Backed by the Alliance’s knowledge partners

Backed by the Alliance’s knowledge partners, Accenture and EY, this year’s event — my 10th overall — focused on four digital trends:

The YEA’s press release laid things out plainly.

“The G20 Young Entrepreneurs’ Alliance (YEA) is concerned that youth across the world lack the knowledge and skills vital for new technological and business realities. Including digital competencies, STEM education, and venture creation skills.”

Carsten Lexa, the newly-appointed chair of the G20 YEA’s steering committee, elaborated:

“The rapid process of digitalization requires world governments to enact new policies immediately”

she said, addressing 400 of the world’s top young entrepreneurs.

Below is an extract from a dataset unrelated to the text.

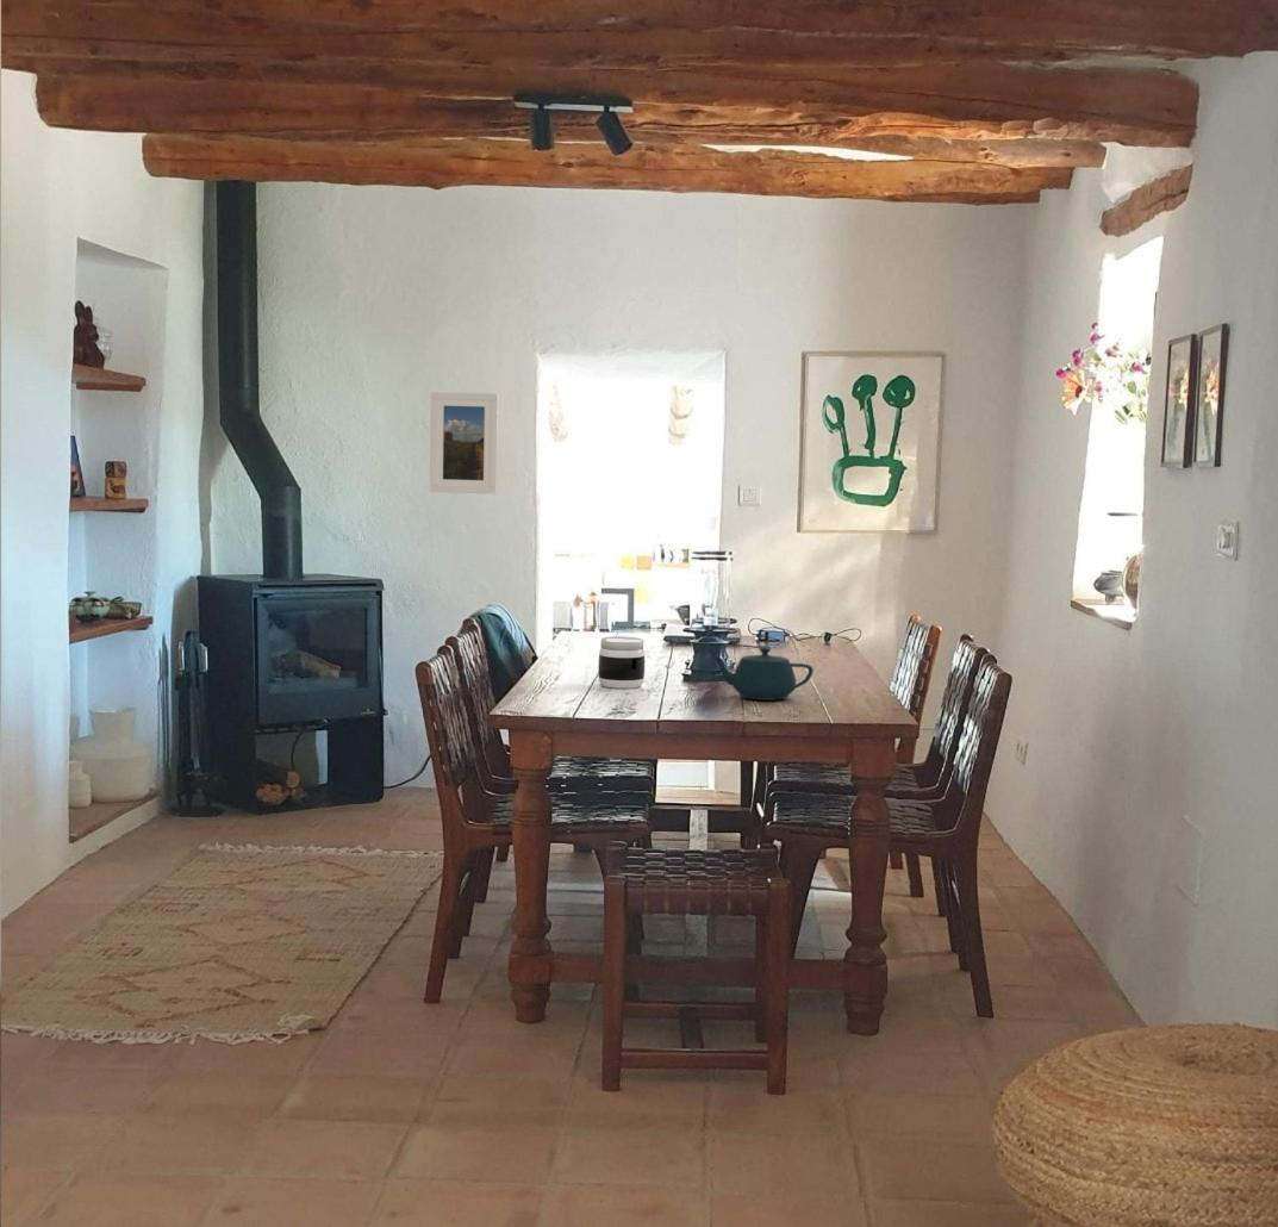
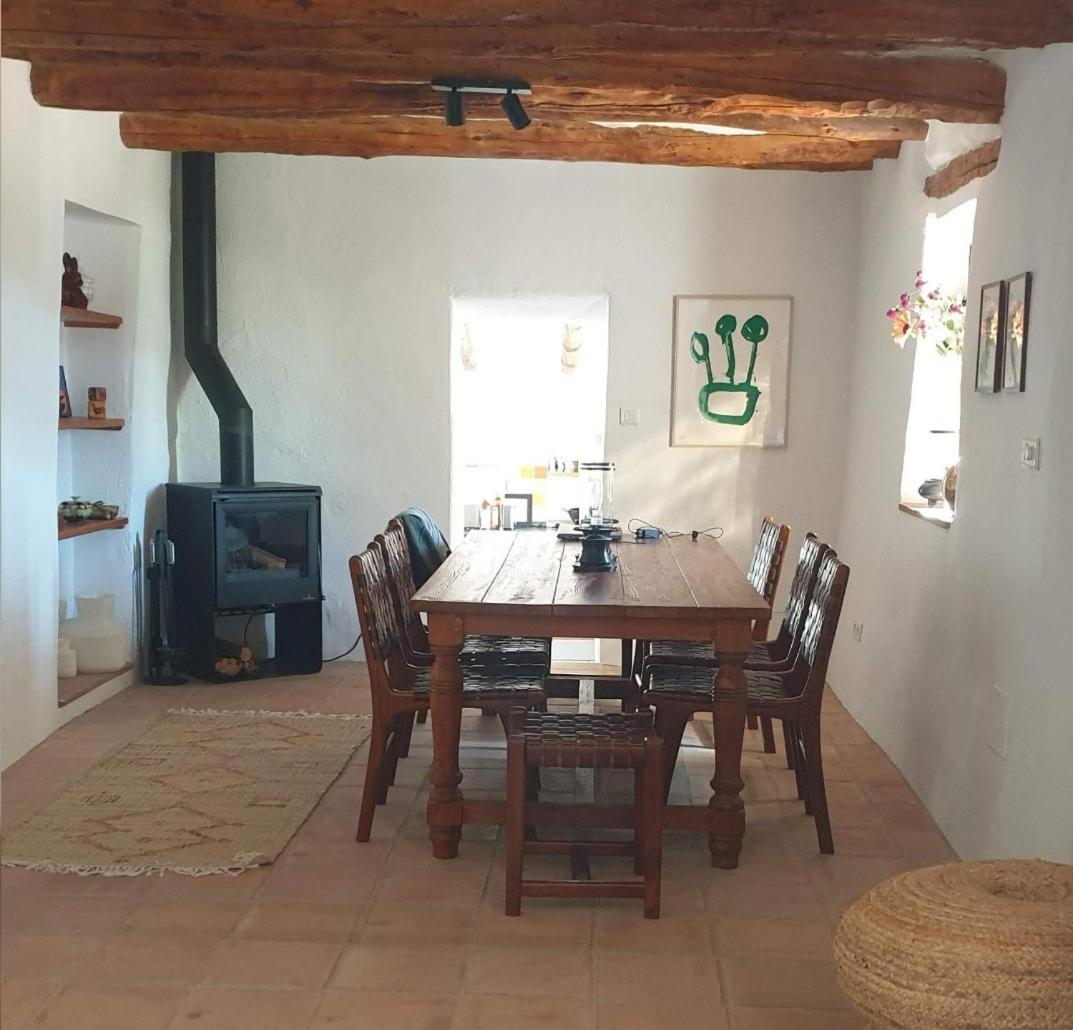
- jar [597,635,646,690]
- teapot [710,646,815,702]
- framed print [429,391,499,494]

“Digitalization disrupts business all around the world. To ensure growth and job creation, young entrepreneurs need a political framework that supports a transition to new forms of entrepreneurship. We need G20 governments to adopt proactive measures that address the challenges of an interconnected world.”

Hear hear

It’s true that in fact most of the world’s economies lack the policy framework necessary to support a successful transformation to a digital economy. This poses significant challenges to future growth, as well as innovation.

What’s more, governments’ need to grasp the fact that it is the small and medium enterprises (SME’s) that are the lifeblood of the present and the future. They are the main job creators in G20 economies. Young entrepreneurs represent a dynamic source of growth and innovation in our countries. At the same time, they also play an important role in mitigating social risks of the global economy.
Innovation in education, free movement, and tax relief.

In their communiqué, the group made three specific recommendations

The need to prioritize education and find adaptable and pragmatic mechanisms of education and its development. That’s the key to identifying smart solutions to new technical, societal, economic and environmental realities.

Also, to enable SMEs to scale through tax incentives for scale-ups and investors. How? By adopting progressive policy measures. Like a separate tax category for young entrepreneurs working in priority areas. Such as those of innovation and social entrepreneurship.

Thirdly, young entrepreneurs called upon the G20 leaders to establish a G20 Entrepreneur Visa Program. As a result, this will provide short-term multi-entry visas and administrative simplification for young entrepreneurs by 2020.

The above priorities are particularly relevant for us at Starttech. We know that many entrepreneurs face these challenges. Especially in Greece. We’re constantly seeking dialogue with our government and other partners, to address them.

Our challenge

Therefore, our challenge is to continue to lobby for such change. And get governments and business communities to listen when the world’s entrepreneurial youth speak. In the world of entrepreneurship, as well as the digital global economy, youth is clearly not wasted on the young.